TASK PROMPT: Please retype the text from every one of the records below word for word and line by line, leaving the pictures out of your answer.

RECORD EXCERPTS:
********

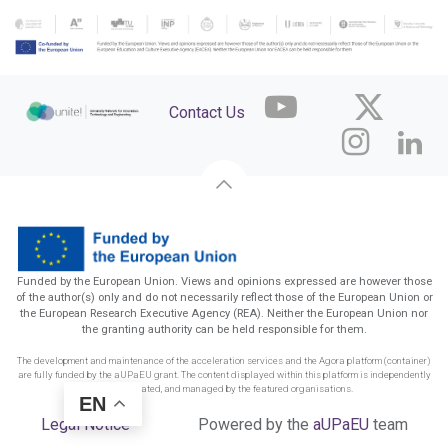
Contact Us
Funded by the European Union. Views and opinions expressed are however those
of the author(s) only and do not necessarily reflect those of the European Union or
the European Research Executive Agency (REA). Neither the European Union nor
the granting authority can be held responsible for them.
The development and maintenance of the acceleration services and the Agora platform (container)
are fully funded by the aUPaEU grant. The content displayed within this platform is independently
funded, created, and managed by the featured organisations.
EN
Legal Notice
Powered by the
aUPaEU
team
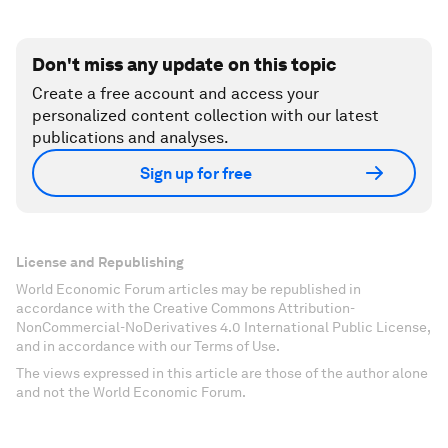
Don't miss any update on this topic
Create a free account and access your
personalized content collection with our latest
publications and analyses.
Sign up for free
License and Republishing
World Economic Forum articles may be republished in
accordance with the Creative Commons Attribution-
NonCommercial-NoDerivatives 4.0 International Public License,
and in accordance with our Terms of Use.
The views expressed in this article are those of the author alone
and not the World Economic Forum.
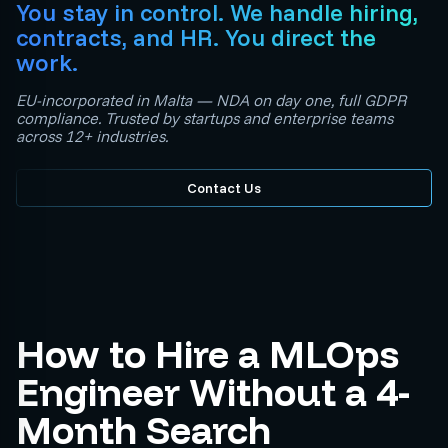
You stay in control. We handle hiring,
contracts, and HR. You direct the
work.
EU-incorporated in Malta — NDA on day one, full GDPR
compliance. Trusted by startups and enterprise teams
across 12+ industries.
Contact Us
How to Hire a MLOps
Engineer Without a 4-
Month Search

********

ANSWER BOX:
Contact Us
Funded by the European Union. Views and opinions expressed are however those
of the author(s) only and do not necessarily reflect those of the European Union or
the European Research Executive Agency (REA). Neither the European Union nor
the granting authority can be held responsible for them.
The development and maintenance of the acceleration services and the Agora platform (container)
are fully funded by the aUPaEU grant. The content displayed within this platform is independently
funded, created, and managed by the featured organisations.
EN
Legal Notice
Powered by the
aUPaEU
team
Don't miss any update on this topic
Create a free account and access your
personalized content collection with our latest
publications and analyses.
Sign up for free
License and Republishing
World Economic Forum articles may be republished in
accordance with the Creative Commons Attribution-
NonCommercial-NoDerivatives 4.0 International Public License,
and in accordance with our Terms of Use.
The views expressed in this article are those of the author alone
and not the World Economic Forum.
You stay in control. We handle hiring,
contracts, and HR. You direct the
work.
EU-incorporated in Malta — NDA on day one, full GDPR
compliance. Trusted by startups and enterprise teams
across 12+ industries.
Contact Us
How to Hire a MLOps
Engineer Without a 4-
Month Search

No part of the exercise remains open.